Melquiades était devenu une icône grâce à son œil. Au début cela avait été pour lui un travail pour se nourrir, puis, pour une raison que l'intéressé ignorait, ses photos se démarquèrent. Lui prenait les clichés sous une autre perspective, laquelle d’après ses confrères, donnait de la profondeur, de l’humanité à ses photos. Depuis quelques années, n'importe qui s'improvisait journaliste avec son téléphone portable, le contraste avec ces images plates eut pour effet que l'on s'intéressât à l'oeuvre de Melquiades, au-delà des frontières, allant même jusqu'à considérer ses clichés comme des œuvres d'art.

— Trinquons pour une autre raison, annonça Melquiades en buvant une gorgée. Tu ne devineras jamais ce qui m'est arrivé.

— Encore une menace de mort ? demanda-t-il, blasé.

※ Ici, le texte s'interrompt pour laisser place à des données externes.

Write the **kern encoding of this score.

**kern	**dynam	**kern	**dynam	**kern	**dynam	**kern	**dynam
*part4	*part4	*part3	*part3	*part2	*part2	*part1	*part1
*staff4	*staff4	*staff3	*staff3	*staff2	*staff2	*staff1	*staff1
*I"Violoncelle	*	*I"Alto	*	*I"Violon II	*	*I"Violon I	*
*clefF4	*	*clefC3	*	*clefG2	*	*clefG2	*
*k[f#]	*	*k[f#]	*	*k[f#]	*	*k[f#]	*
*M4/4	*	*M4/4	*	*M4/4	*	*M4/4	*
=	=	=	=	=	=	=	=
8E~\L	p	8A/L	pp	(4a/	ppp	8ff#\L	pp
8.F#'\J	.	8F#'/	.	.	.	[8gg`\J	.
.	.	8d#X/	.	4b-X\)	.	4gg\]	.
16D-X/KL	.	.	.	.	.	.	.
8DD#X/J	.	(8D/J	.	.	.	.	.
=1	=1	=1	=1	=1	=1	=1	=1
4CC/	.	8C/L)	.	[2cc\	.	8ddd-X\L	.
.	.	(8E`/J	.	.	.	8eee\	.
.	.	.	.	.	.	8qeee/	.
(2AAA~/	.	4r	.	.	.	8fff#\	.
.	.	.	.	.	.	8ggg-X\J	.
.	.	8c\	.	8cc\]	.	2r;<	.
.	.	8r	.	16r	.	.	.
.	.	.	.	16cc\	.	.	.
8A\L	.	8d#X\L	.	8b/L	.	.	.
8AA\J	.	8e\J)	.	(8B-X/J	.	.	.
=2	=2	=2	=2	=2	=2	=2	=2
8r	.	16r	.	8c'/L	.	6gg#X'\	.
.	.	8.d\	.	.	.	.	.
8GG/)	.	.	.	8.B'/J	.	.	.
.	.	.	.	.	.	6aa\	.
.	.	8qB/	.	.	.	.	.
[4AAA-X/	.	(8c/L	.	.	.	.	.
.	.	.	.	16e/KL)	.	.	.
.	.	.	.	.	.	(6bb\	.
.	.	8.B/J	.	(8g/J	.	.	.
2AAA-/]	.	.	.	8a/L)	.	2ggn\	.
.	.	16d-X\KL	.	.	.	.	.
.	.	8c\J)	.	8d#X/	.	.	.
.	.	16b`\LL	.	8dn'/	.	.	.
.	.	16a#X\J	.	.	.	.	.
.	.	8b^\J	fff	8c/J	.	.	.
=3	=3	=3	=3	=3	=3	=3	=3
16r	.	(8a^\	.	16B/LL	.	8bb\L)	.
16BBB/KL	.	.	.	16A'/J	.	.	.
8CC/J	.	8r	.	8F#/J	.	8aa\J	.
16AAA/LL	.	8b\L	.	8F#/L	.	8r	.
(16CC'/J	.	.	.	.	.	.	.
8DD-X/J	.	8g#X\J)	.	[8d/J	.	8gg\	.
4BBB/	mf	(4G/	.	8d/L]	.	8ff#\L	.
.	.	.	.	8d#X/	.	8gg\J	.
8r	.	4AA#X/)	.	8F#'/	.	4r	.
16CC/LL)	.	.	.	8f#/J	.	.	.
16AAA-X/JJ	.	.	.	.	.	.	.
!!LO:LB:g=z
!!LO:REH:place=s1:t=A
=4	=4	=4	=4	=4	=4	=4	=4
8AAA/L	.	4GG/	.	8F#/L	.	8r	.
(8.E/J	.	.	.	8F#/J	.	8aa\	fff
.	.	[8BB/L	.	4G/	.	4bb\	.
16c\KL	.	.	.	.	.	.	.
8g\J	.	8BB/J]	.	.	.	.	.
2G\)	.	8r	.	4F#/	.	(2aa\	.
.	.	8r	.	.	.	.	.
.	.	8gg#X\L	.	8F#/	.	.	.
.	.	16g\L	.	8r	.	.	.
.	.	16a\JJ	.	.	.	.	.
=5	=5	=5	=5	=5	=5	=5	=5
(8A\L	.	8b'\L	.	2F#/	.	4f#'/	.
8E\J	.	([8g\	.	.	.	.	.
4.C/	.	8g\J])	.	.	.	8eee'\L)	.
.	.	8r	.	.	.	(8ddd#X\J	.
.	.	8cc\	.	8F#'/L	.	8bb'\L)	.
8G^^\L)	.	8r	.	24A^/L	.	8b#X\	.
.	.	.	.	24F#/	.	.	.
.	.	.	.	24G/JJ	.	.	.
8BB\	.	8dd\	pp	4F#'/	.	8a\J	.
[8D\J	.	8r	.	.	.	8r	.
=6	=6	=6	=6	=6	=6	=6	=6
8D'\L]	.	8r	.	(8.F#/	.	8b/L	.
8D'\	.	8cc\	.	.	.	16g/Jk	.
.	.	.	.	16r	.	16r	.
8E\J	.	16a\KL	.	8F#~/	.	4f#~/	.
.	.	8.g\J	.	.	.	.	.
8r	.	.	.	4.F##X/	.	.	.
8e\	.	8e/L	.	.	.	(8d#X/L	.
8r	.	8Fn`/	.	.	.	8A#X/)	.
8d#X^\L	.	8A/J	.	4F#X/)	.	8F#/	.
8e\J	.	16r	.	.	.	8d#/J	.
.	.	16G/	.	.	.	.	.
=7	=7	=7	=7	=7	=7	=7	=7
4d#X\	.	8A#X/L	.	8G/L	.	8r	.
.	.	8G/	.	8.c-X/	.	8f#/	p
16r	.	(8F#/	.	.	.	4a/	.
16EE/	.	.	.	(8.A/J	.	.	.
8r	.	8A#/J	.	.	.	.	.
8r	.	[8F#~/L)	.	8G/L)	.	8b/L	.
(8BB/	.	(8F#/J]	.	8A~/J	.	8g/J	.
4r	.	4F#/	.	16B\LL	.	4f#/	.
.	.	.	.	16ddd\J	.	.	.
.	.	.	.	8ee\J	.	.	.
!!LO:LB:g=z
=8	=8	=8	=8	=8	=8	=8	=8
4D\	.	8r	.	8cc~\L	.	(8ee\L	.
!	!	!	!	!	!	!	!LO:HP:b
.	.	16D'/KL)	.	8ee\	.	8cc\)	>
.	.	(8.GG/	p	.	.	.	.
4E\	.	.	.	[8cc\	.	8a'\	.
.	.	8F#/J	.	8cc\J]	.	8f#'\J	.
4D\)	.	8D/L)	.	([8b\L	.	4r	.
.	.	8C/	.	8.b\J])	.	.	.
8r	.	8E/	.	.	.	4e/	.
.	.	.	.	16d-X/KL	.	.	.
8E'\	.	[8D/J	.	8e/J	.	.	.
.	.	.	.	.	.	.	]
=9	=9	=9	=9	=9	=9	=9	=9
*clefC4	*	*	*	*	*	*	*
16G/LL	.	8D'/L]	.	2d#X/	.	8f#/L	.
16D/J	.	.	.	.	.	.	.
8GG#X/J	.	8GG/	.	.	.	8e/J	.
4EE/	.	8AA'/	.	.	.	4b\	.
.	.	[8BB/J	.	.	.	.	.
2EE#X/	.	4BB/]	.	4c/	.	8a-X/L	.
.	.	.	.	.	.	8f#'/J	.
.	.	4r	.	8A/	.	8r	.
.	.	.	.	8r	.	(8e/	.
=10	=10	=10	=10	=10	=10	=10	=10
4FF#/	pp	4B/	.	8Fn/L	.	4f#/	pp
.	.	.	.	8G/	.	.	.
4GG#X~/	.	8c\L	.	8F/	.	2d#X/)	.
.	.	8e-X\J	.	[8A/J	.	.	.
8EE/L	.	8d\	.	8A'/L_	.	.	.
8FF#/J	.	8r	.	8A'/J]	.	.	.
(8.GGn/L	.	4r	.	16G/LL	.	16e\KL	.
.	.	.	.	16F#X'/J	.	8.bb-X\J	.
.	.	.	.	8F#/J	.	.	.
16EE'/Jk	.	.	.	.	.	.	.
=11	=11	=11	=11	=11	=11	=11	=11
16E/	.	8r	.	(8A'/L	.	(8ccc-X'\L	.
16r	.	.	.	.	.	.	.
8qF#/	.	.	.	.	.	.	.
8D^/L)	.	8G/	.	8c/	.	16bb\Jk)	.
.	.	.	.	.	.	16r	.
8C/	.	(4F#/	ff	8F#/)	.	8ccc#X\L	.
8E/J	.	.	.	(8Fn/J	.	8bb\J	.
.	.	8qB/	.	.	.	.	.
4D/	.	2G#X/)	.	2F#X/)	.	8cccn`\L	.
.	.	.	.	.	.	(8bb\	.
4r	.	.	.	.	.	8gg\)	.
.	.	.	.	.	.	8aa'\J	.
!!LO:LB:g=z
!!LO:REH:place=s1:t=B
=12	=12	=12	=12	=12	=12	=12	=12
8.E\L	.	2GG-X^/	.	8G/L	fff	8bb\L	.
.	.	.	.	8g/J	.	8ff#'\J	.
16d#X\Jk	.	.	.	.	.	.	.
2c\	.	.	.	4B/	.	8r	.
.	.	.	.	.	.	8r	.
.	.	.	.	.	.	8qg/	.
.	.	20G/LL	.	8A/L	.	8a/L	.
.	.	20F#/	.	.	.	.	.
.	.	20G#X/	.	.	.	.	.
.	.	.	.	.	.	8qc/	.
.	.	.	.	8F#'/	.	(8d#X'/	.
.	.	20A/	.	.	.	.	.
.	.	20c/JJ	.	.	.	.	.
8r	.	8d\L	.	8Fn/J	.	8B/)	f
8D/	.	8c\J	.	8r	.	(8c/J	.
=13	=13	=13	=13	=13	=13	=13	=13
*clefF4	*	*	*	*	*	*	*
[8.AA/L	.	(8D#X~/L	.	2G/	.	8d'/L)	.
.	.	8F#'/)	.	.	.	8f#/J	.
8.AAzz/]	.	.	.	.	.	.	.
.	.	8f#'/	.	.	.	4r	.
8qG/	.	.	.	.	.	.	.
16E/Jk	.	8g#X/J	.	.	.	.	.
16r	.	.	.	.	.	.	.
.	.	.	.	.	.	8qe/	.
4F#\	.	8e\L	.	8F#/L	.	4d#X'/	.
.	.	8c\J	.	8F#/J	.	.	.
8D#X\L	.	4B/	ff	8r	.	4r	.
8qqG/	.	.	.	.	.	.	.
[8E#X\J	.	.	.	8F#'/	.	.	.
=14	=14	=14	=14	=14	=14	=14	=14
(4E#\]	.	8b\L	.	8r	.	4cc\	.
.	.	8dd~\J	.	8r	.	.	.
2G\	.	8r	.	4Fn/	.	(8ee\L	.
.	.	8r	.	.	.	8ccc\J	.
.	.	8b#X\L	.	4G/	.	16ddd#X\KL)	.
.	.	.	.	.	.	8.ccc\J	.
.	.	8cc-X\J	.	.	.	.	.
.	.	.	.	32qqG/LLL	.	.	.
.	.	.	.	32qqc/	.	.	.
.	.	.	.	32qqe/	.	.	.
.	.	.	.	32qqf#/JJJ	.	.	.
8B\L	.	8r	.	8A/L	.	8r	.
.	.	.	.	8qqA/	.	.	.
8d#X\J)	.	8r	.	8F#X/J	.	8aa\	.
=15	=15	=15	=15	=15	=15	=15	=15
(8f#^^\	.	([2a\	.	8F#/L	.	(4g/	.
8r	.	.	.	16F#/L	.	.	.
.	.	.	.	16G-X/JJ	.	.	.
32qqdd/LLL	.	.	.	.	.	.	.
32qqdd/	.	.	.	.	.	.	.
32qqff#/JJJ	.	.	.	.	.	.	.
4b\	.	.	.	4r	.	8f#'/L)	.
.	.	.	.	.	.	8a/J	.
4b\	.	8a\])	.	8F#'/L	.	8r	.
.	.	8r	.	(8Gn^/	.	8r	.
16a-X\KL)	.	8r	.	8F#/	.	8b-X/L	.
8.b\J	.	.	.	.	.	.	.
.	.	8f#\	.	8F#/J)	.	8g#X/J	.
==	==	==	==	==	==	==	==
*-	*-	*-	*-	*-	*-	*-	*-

— Non ! s'esclaffa-t-il. Quelle idée ! Tu m'as confondu avec José. Rien à voir. Toi, qui connais l'Europe, devine quoi ? Quelqu'un s'intéresse à mes photos pour une exposition là-bas. Tu peux croire ça ?

— Ah bon ?

— Une bonne femme m'a contacté, elle n'arrête pas d'insister. Mais tu sais que j'ai horreur des voyages. Ça ne m'intéresse pas.

— La vie est injuste, tu as raison ! affirma Scott en levant sa bouteille, moqueur.

— Je lui ai montré quelques-unes de tes photos, elle a adoré. Elle trouve qu'elles correspondent précisément au thème de son exposition.

Scott faillit cracher la dernière gorgée qu'il venait de boire.